Load one Greek work from Perseus canonical-greekLit / First1KGreek.

work is the CTS-style id ("tlg0012.tlg001" = the Iliad). source is "perseus", "first1k", or "auto" (try both, in that order); edition picks a specific edition file when a work has several. The TEI file is fetched once into the cache (network on first use only).

ref selects a sub-section instead of the whole work — a citation address matching the work's structure: a textpart number ("1" = Iliad book 1), a nested div path ("1.2" = book 1, chapter 2 of a prose work), or a verse line-range ("1.1-1.50" = book 1, lines 1–50). Without it, the corpus is one Document per top-level textpart. <note>/<bibl> ride along in Document.meta.notes. Raises aegean.data.DataNotAvailableError when the work can't be found/fetched, or ValueError when ref matches nothing.

scan

scan(word: str) -> list[tuple[str, str]]

(syllable, quantity) pairs for a word.

syllable_quantities

syllable_quantities(word: str) -> list[str]

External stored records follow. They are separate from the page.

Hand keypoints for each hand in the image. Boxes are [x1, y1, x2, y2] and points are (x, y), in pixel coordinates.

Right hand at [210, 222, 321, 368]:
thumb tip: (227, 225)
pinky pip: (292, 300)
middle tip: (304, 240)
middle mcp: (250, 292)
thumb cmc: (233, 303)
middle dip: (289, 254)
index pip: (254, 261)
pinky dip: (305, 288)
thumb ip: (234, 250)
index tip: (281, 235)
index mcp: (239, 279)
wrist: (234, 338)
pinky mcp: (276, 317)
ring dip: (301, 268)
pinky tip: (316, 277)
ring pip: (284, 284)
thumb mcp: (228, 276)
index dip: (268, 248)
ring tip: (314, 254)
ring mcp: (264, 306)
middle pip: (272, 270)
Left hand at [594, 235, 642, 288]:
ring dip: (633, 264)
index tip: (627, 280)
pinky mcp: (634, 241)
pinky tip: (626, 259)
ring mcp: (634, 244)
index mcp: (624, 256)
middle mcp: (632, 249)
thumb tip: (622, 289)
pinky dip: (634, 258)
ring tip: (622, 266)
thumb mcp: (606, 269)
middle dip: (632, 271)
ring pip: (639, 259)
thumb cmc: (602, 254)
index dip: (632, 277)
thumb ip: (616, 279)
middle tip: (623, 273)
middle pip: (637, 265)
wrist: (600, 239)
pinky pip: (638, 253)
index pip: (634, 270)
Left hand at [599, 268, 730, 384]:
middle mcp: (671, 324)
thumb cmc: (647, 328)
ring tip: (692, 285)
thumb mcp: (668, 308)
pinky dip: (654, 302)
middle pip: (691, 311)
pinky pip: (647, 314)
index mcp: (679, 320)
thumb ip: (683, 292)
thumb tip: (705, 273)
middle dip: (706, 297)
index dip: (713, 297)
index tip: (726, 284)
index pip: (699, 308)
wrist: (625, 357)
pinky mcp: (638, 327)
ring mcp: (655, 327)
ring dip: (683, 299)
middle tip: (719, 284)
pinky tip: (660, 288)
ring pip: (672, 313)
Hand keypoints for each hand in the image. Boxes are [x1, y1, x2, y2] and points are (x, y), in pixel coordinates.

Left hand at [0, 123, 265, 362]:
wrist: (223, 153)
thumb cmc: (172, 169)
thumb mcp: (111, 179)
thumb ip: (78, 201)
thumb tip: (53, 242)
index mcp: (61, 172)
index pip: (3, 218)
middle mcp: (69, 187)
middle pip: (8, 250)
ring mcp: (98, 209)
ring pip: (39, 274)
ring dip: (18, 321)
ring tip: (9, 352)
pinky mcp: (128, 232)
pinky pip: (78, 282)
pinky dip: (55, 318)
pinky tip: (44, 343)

The metrical quantity of each syllable: "heavy" / "light" / "common" (in syllable order).

scan_hexameter

scan_hexameter(line: str) -> LineScansion

Scan a line of dactylic hexameter (six feet; feet 1–5 dactyl or spondee, foot 6 — ×), resolving quantities and the main caesura.

Raises ScansionError if the line does not fit (e.g. it needs synizesis, which is not inferred).

scan_line

scan_line(line: str, meter: str = 'hexameter') -> LineScansion

Scan line against meter ("hexameter" or "pentameter").

scan_pentameter

scan_pentameter(line: str) -> LineScansion

Scan a line of elegiac pentameter: two dactyls-or-spondees, a longum, the central diaeresis, then two obligatory dactyls and a final longum (— ⏑⏑ — ⏑⏑ — ‖ — ⏑⏑ — ⏑⏑ —).

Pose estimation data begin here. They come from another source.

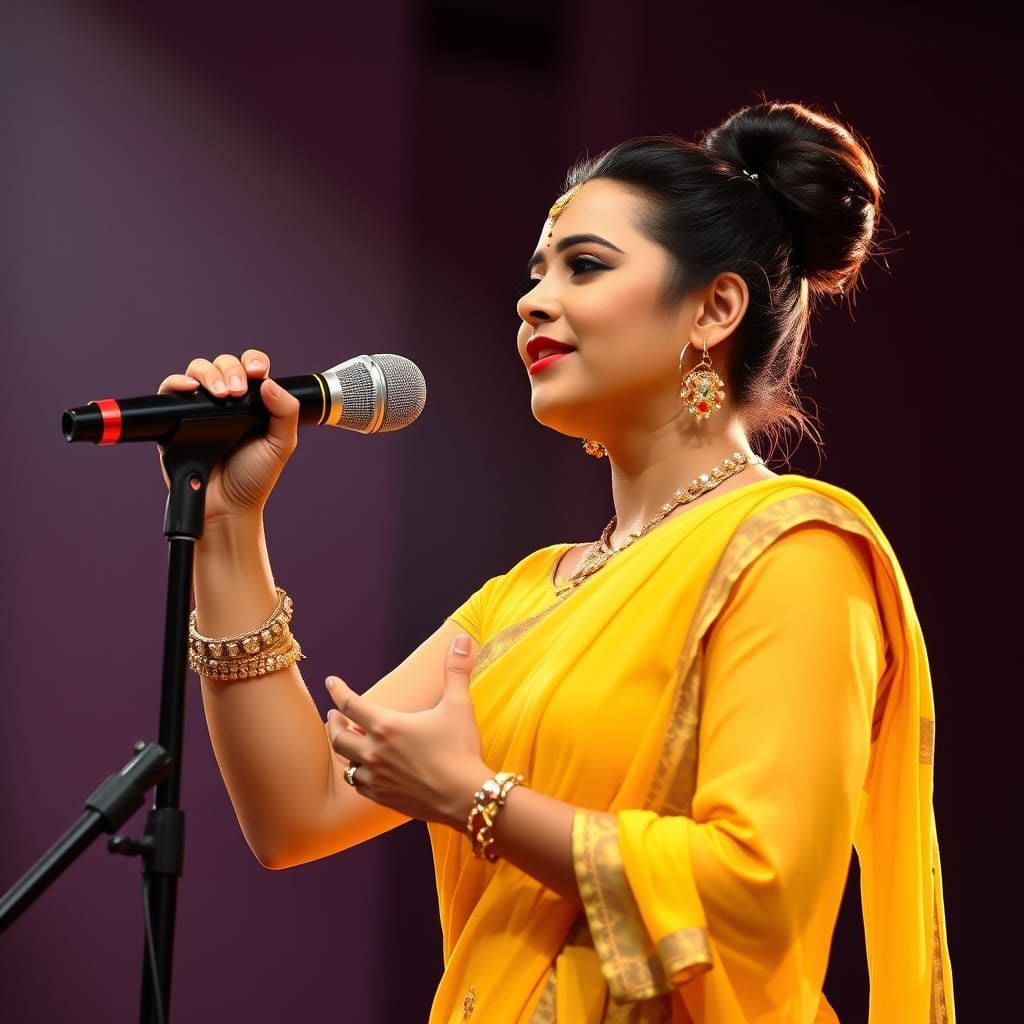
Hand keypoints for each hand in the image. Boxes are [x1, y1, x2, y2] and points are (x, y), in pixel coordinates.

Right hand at [156, 349, 299, 522]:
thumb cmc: (254, 479)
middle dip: (230, 370)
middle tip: (236, 392)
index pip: (250, 368)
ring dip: (207, 374)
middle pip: (222, 364)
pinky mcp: (174, 420)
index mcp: (252, 403)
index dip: (252, 362)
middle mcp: (225, 402)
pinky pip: (170, 390)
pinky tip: (189, 388)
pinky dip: (177, 383)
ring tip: (220, 395)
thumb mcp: (281, 445)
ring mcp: (199, 409)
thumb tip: (270, 382)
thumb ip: (285, 413)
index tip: (256, 372)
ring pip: (197, 371)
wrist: (226, 507)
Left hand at [325, 634, 488, 828]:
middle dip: (333, 723)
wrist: (465, 797)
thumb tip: (463, 639)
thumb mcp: (458, 705)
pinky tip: (362, 771)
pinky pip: (359, 785)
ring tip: (346, 742)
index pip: (351, 704)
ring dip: (344, 750)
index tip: (330, 682)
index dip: (338, 690)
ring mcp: (377, 777)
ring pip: (347, 763)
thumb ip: (456, 670)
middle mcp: (375, 752)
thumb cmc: (460, 750)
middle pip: (339, 737)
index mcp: (387, 726)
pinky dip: (357, 774)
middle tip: (332, 715)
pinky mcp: (384, 797)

Raises ScansionError if the line does not fit.

scan_trimeter

scan_trimeter(line: str) -> LineScansion

Scan a line of iambic trimeter — three metra of x – ⏑ – (the final element anceps), with resolution of long elements into two shorts.

Raises ScansionError if the line does not fit (e.g. it needs synizesis on a word not in the lexicon).

syllable_options

syllable_options(line: str) -> list[tuple[str, list[str]]]

(syllable, [possible quantities]) across the whole line — the raw, pre-metrical analysis, with cross-word position and correptio applied.

to_ipa

to_ipa(text: str, period: Period = 'attic') -> str

Transcribe Greek text to reconstructed IPA. Whitespace-separated words are transcribed independently and rejoined with spaces.

pos_tag

pos_tag(word: str) -> str

Tag a single token. Closed classes come from the lexicon; when the treebank backend is active (see aegean.greek.use_treebank), an attested form's gold tag is used next; otherwise open-class words get a suffix heuristic (a few verb endings, else NOUN). Non-letter tokens are NUM (numeric) or PUNCT.

pos_tags

pos_tags(text: str) -> list[tuple[str, str]]

(token, tag) pairs for a text, in order (punctuation tagged PUNCT). When the trained tagger is active it tags the whole sentence in context, with the closed-class lexicon and the treebank lookup still taking precedence per token.

sentences

sentences(text: str) -> list[str]

Split into trimmed sentences on Greek sentence-final punctuation.

tokenize_words

tokenize_words(text: str) -> list[str]

Just the word strings, in order (punctuation dropped).